Il en retirera l’aptitude à privilégier le sensible et le culturel sur le rationnel et le fonctionnel. Selon Deyan Sudjic, ex-directeur du Design Museum de Londres qui lui a consacré un livre (Ettore Sottsass and the Poetry of Things, publié en 2015), « Ce qui le rend si intéressant aux yeux des collectionneurs et des designers aujourd’hui, c’est la capacité qu’il avait à travailler en simultané sur des projets culturels, critiques et commerciaux. »
La jeune génération, pour qui il est avant tout la figure de proue de Memphis, le collectif qu’il a cofondé à l’âge de 64 ans, oublie parfois qu’il a, auparavant, collaboré avec le designer et directeur de création américain George Nelson (qui a fait éditer les Eames chez Herman Miller), puis, pendant trente ans, avec Olivetti, sans pour autant perdre son âme rebelle.
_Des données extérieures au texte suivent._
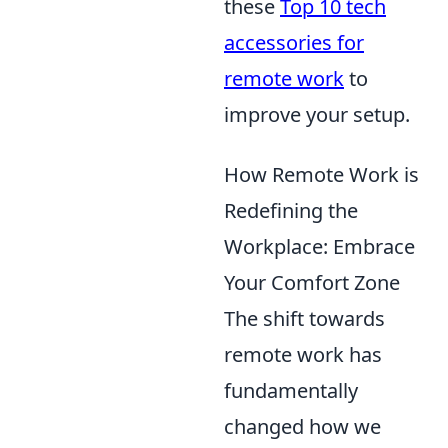
these
Top 10 tech
accessories for
remote work
to
improve your setup.
How Remote Work is
Redefining the
Workplace: Embrace
Your Comfort Zone
The shift towards
remote work has
fundamentally
changed how we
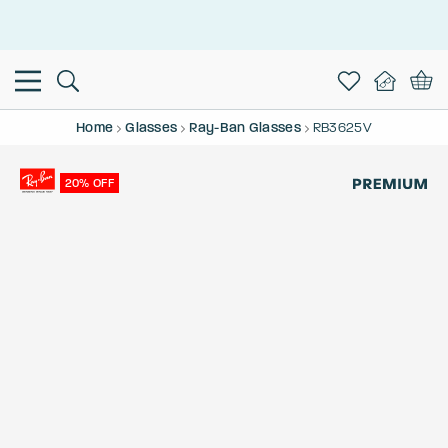
This is the Promotion Bar Text placeholder, loading promotion
data...
Home
Glasses
Ray-Ban Glasses
RB3625V
20% OFF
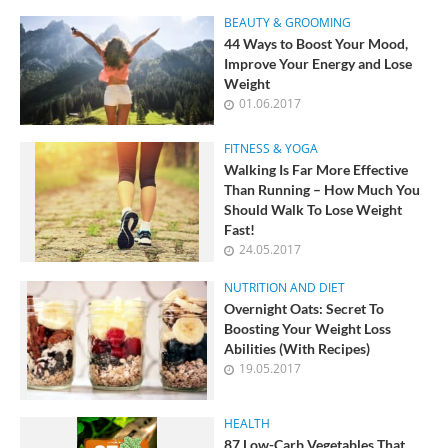
BEAUTY & GROOMING
44 Ways to Boost Your Mood,
Improve Your Energy and Lose
Weight
01.06.2017
FITNESS & YOGA
Walking Is Far More Effective
Than Running – How Much You
Should Walk To Lose Weight
Fast!
24.05.2017
NUTRITION AND DIET
Overnight Oats: Secret To
Boosting Your Weight Loss
Abilities (With Recipes)
19.05.2017
HEALTH
87 Low-Carb Vegetables That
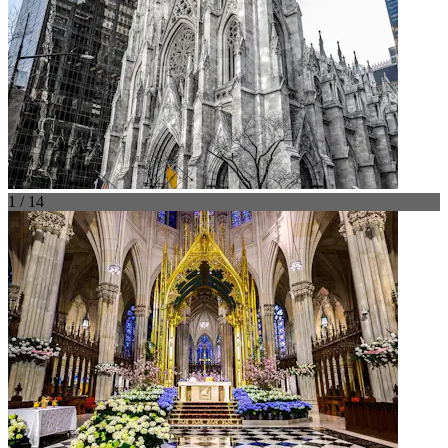
1 / 14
Il a révolutionné le design industriel de bureau bien avant qu’Apple ne vienne préempter ce rôle avec cette icône des années pop qu’est la machine à écrire rouge vif Valentine (1969).
Un concept tellement en avance sur son époque qu’il a connu un flop retentissant. Avec leurs couleurs vives, leur utilisation créative du stratifié et leurs possibilités d’empilement façon totems, les Superboxes qu’il avait dessinées dans les années 60 pour la société Poltronova, pour laquelle il assurait alors la direction artistique, étaient déjà, elles aussi, en décalage stylistique complet et préfiguraient l’ère Memphis.
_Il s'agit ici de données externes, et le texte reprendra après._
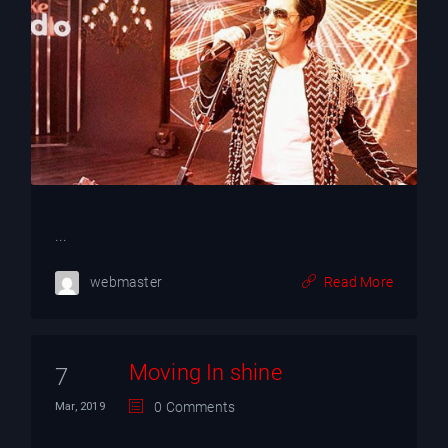
...
webmaster
Read More
Moving In shine
7
0 Comments
Mar, 2019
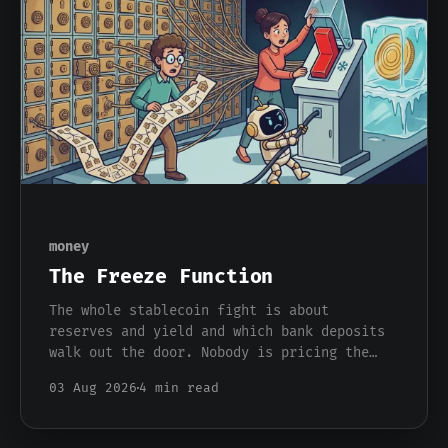
money
The Freeze Function
The whole stablecoin fight is about
reserves and yield and which bank deposits
walk out the door. Nobody is pricing the
one feature that actually separates a
03 Aug 2026
4 min read
stablecoin dollar from a bank dollar, which
is that somebody can freeze it from a
console.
Au tournant des années 70, Ettore Sottsass se jette avec passion dans la vague du design radical avec Alessandro Mendini, entre autres, au sein du studio Alchimia, puis établit son agence – Ettore Sottsass Associati – qui deviendra un vivier de talents pour le collectif Memphis. Eternel « poète et rebelle » pour paraphraser le titre de l’exposition que lui a consacrée le Vitra Design Museum, il était catégorique : « Pour moi, le design ne consiste certainement pas à donner forme à un produit plus ou moins stupide destiné à une industrie plus ou moins sophistiquée. (…) Pour moi, le design est une façon de débattre de la vie. » Une formule qui devrait figurer sur la première ligne des briefs de tout projet aujourd’hui…
Deux rééditions phares, sorties en 2017, en guise d’hommage au centenaire de la naissance d’Ettore Sottsass
• Lampe Pausania, Artemide (1983)
Perchée comme un héron sur deux minces tiges d’aluminium surmontées d’un abat-jour en méthacrylate vert sur un socle de résine noire, cette lampe – créée initialement en 1983 et rééditée en 2017 en version LED par Artemide – tient son nom d’un géographe grec du IIe siècle: c’est presque une tradition chez Artemide, puisque la lampe Toloméo, de Michele De Lucchi, doit, elle, son nom à un mathématicien grec de l’Antiquité. Dans un geste de collage d’époques comme de références, si cher à Sottsass, Pausania affiche un look Art déco viennois, mais passé par le prisme du postmodernisme naissant. Faut-il y lire l’héritage des années d’utopie architecturale d’Alchimia ? Quoi qu’il en soit,on y retrouve le côté « maquette architecturale », qui est l’une des caractéristiques communes à nombre de créations Memphis.
• Lampe Valigia, Roche Bobois (1977)
Roche Bobois poursuit son soutien au good design en rééditant la lampe Valigia (« valise », en français) créée par Ettore Sottsass en 1977 pour Stilnovo. Avec sa poignée bien en vue, on peut la déplacer facilement, comme une valise; et son caractère ludique et graphique annonce, en filigrane, l’avènement du collectif Memphis. Jusqu’à l’ironie qui a accompagné sa création, puisque Ettore Sottsass déclarait qu’elle avait été pensée « pour une fête d’anniversaire ».